Boehringer Ingelheim Pharmaceuticals will pay $95 million to resolve allegations relating to the improper promotion of the stroke-prevention drug Aggrenox, the chronic obstructive pulmonary disease (COPD) drugs Atrovent and Combivent, and the hypertension drug Micardis (telmisartan), according to the Justice Department.
The government charged Boehringer with promoting the drugs for uses that were not medically accepted indications and were not covered by federal healthcare programs. Specifically, the settlement resolves allegations that Boehringer promoted Aggrenox for certain cardiovascular events such as MI and peripheral vascular disease; that Combivent was marketed for use prior to another bronchodilator in treating COPD; and that Micardis was marketed for treatment of early diabetic kidney disease.

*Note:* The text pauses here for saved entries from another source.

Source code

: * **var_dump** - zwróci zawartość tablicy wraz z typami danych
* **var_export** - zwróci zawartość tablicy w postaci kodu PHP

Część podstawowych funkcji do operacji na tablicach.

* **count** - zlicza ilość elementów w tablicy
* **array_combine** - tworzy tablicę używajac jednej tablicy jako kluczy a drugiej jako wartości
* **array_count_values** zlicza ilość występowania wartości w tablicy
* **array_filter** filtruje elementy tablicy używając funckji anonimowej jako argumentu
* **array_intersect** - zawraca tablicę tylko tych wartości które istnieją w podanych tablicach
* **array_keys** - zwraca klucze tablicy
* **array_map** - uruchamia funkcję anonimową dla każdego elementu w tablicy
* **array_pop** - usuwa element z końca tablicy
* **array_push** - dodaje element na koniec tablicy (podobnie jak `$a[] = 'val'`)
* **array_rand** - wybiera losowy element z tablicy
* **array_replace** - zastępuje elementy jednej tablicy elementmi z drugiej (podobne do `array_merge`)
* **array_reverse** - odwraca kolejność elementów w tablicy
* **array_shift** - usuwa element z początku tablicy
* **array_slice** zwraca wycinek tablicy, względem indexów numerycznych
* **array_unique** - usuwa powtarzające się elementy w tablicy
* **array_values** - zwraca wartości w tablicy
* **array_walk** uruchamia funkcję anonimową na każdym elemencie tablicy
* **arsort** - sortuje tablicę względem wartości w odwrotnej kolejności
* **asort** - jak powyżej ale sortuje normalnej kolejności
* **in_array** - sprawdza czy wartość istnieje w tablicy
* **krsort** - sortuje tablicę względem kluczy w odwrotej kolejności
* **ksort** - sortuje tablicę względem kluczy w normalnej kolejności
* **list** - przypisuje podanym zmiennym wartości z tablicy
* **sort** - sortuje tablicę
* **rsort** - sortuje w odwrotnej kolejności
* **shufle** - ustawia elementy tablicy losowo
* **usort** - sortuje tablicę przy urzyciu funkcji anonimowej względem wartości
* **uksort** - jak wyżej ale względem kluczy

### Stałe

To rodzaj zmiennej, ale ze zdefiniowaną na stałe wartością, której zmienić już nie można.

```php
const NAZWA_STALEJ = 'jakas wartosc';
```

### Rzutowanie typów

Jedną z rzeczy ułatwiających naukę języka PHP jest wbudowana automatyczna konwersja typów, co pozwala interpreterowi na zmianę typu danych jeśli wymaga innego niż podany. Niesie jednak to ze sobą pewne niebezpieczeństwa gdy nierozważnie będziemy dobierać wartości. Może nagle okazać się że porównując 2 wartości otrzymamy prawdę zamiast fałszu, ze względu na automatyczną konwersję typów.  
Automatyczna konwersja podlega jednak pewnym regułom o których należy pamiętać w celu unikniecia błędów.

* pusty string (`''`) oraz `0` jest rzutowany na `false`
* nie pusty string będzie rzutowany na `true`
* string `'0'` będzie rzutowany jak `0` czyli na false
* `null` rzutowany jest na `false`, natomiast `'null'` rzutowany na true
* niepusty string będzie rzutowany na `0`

The settlement also resolves allegations that Boehringer knowingly promoted the sale and use of Combivent and Atrovent at doses that exceeded those covered by federal healthcare programs and that Boehringer knowingly made unsubstantiated claims about the efficacy of Aggrenox, including that it was superior to Plavix (clopidogrel, Bristol-Myers Squibb/Sanofi-Aventis). Finally, the agreement resolves allegations that the company paid kickbacks to healthcare professionals to induce them to prescribe Aggrenox, Atrovent, Combivent and Micardis.
The settlement allocates $78.5 million to the federal government and $16.5 million to state Medicaid programs. The settlement resolves a False Claims Act lawsuit filed in the District of Maryland by Robert Heiden, a former sales representative for Boehringer. As part of the resolution, Heiden will receive more than $17 million.

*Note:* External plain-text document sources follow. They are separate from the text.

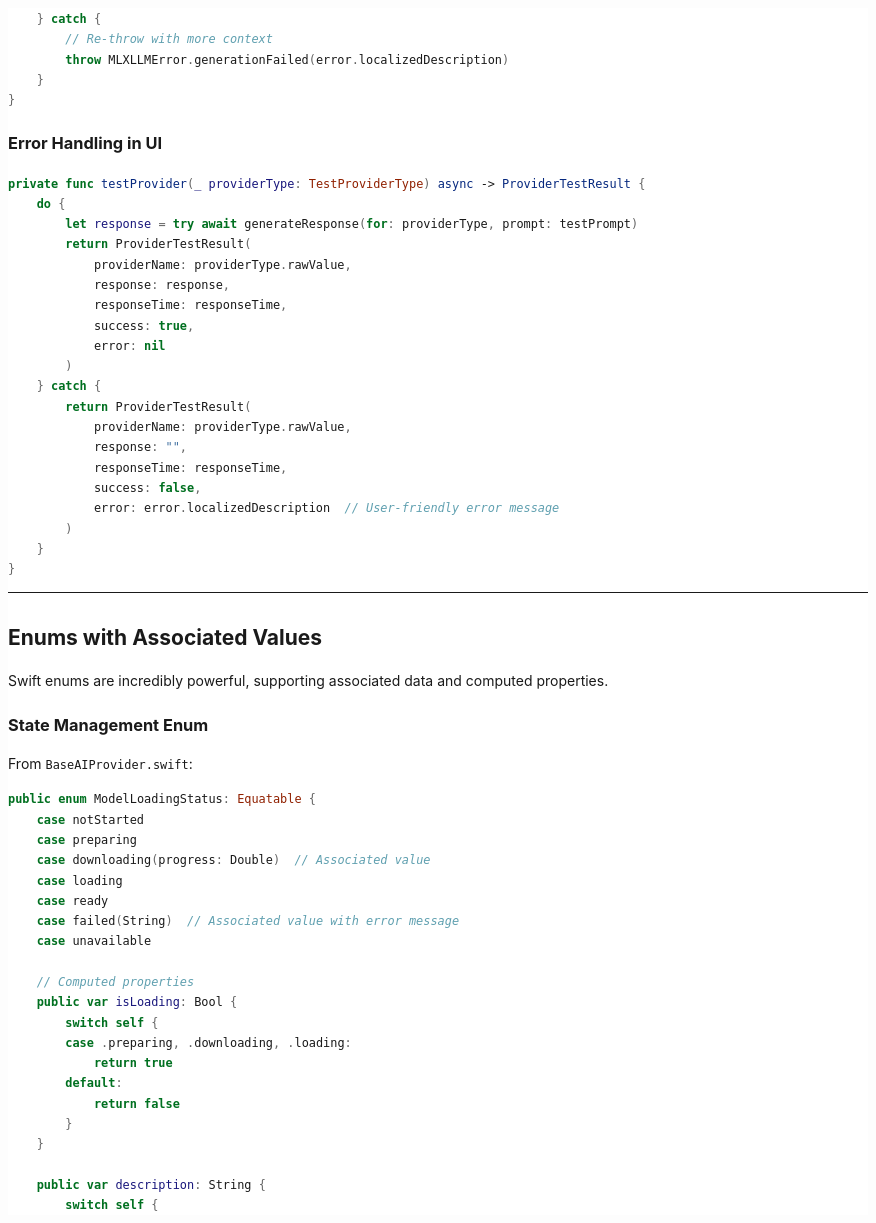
 ```swift
    } catch {
        // Re-throw with more context
        throw MLXLLMError.generationFailed(error.localizedDescription)
    }
}
```

### Error Handling in UI

```swift
private func testProvider(_ providerType: TestProviderType) async -> ProviderTestResult {
    do {
        let response = try await generateResponse(for: providerType, prompt: testPrompt)
        return ProviderTestResult(
            providerName: providerType.rawValue,
            response: response,
            responseTime: responseTime,
            success: true,
            error: nil
        )
    } catch {
        return ProviderTestResult(
            providerName: providerType.rawValue,
            response: "",
            responseTime: responseTime, 
            success: false,
            error: error.localizedDescription  // User-friendly error message
        )
    }
}
```

---

## Enums with Associated Values

Swift enums are incredibly powerful, supporting associated data and computed properties.

### State Management Enum

From `BaseAIProvider.swift`:

```swift
public enum ModelLoadingStatus: Equatable {
    case notStarted
    case preparing  
    case downloading(progress: Double)  // Associated value
    case loading
    case ready
    case failed(String)  // Associated value with error message
    case unavailable
    
    // Computed properties  
    public var isLoading: Bool {
        switch self {
        case .preparing, .downloading, .loading:
            return true
        default:
            return false
        }
    }
    
    public var description: String {
        switch self {
```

Also as part of the settlement, Boehringer has agreed to enter into an expansive Corporate Integrity Agreement that provides for procedures and reviews to be put in place to avoid and promptly detect conduct similar to that which gave rise to the settlement.
“Today’s settlement sends a strong message to the pharmaceutical industry that the federal government will not tolerate fraudulent activity which undermines the integrity of the healthcare system,” said Ilisa Bernstein, acting director of the Office of Compliance in the FDA’s Center for Drug Evaluation and Research, in a release.
Boehringer’s U.S. unit is based in Ridgefield, Conn. The claims settled by this agreement are allegations only; there has been no determination of liability.